Dear Oracle,
I graduated from college just over a year ago and moved to a new city to start my career at my dream job. I’m lucky to be able to do what I love in a great city but there’s definitely a down side to this new phase of my life — I’m super lonely.
I live alone and most of my colleagues are much older than me. My closest friend is an hour away. I rarely interact with women by own age, let alone have opportunities to make friends. I’m tired of staying home every night watching TV by myself. I miss having a social life and having people to do fun things with, and I especially miss having a friend to just hang out and do nothing with.
I feel like I’m going to be lonely forever. How do people make friends after college?
Lonesome Lynn
Dear Lynn,
You’ve spent most of your life, thus far, surrounded by your peers. School offers tons of opportunities to find like-minded people and form bonds over shared interests and experiences.

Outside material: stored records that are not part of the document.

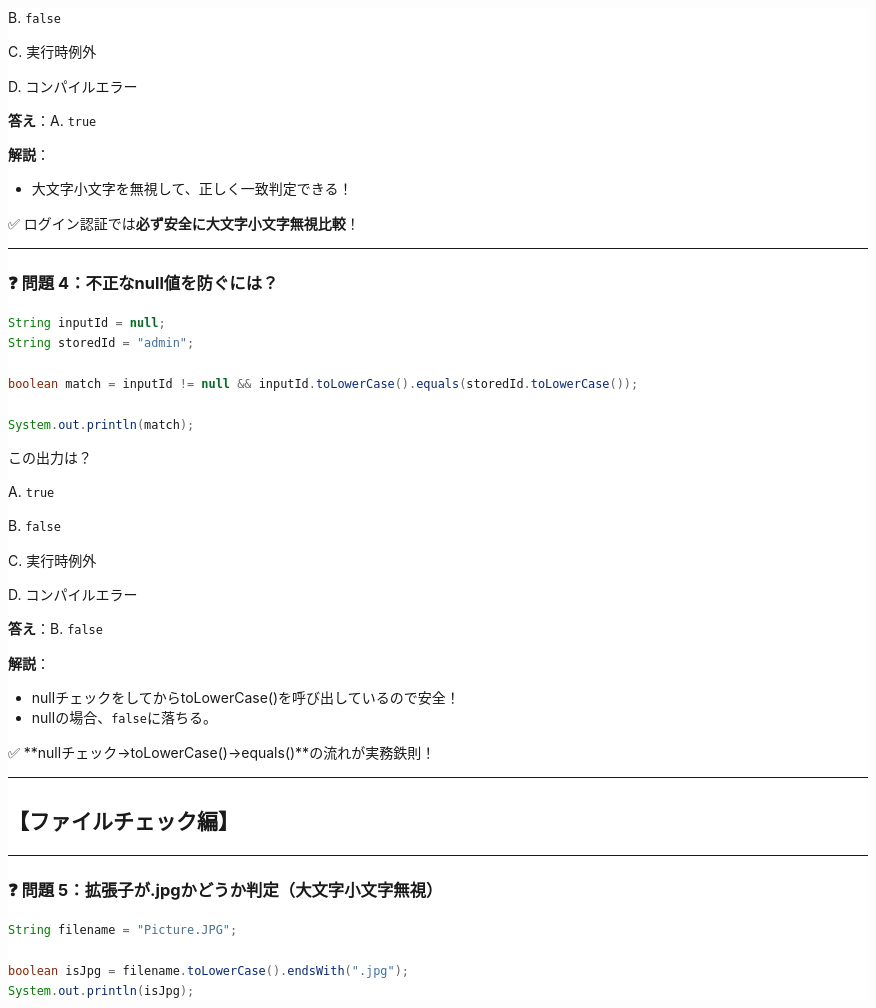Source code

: B. `false`

C. 実行時例外

D. コンパイルエラー

**答え**：A. `true`

**解説**：

- 大文字小文字を無視して、正しく一致判定できる！

✅ ログイン認証では**必ず安全に大文字小文字無視比較**！

---

### ❓ 問題 4：不正なnull値を防ぐには？

```java
String inputId = null;
String storedId = "admin";

boolean match = inputId != null && inputId.toLowerCase().equals(storedId.toLowerCase());

System.out.println(match);
```

この出力は？

A. `true`

B. `false`

C. 実行時例外

D. コンパイルエラー

**答え**：B. `false`

**解説**：

- nullチェックをしてからtoLowerCase()を呼び出しているので安全！
- nullの場合、`false`に落ちる。

✅ **nullチェック→toLowerCase()→equals()**の流れが実務鉄則！

---

## 【ファイルチェック編】

---

### ❓ 問題 5：拡張子が.jpgかどうか判定（大文字小文字無視）

```java
String filename = "Picture.JPG";

boolean isJpg = filename.toLowerCase().endsWith(".jpg");
System.out.println(isJpg);
```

Once you graduate and move into adulthood, making friends gets more challenging for most people. Since you’re in a situation where you’re removed from your existing social circle, it’s no wonder you’re feeling lonely.
Making new friends in adulthood often requires a bit of courage to step out of your comfort zone and put yourself out there. Here are my top tips for you to start making those social connections:
Explore your city. Don’t hold back from fun experiences just because you’re flying solo. Check out everything you city has to offer and you never know when you’ll run into someone new and interesting.
Sign up for a workshop, class or sports league. Like school, bonds are easier to form when you’ve got something in common. Pursue a passion of yours to find people you like the same stuff you do.
Give your coworkers a chance. Don’t let age stop you from befriending your coworkers. Once you’re adult, age becomes a little less important than it used to. Plus, connecting with your colleagues can introduce you to other social experiences.
At the end of the day, all you can do is be patient. You can’t force friendships. Just remind yourself that it will happen, eventually. All you can do is keep an open mind and seek out new experiences.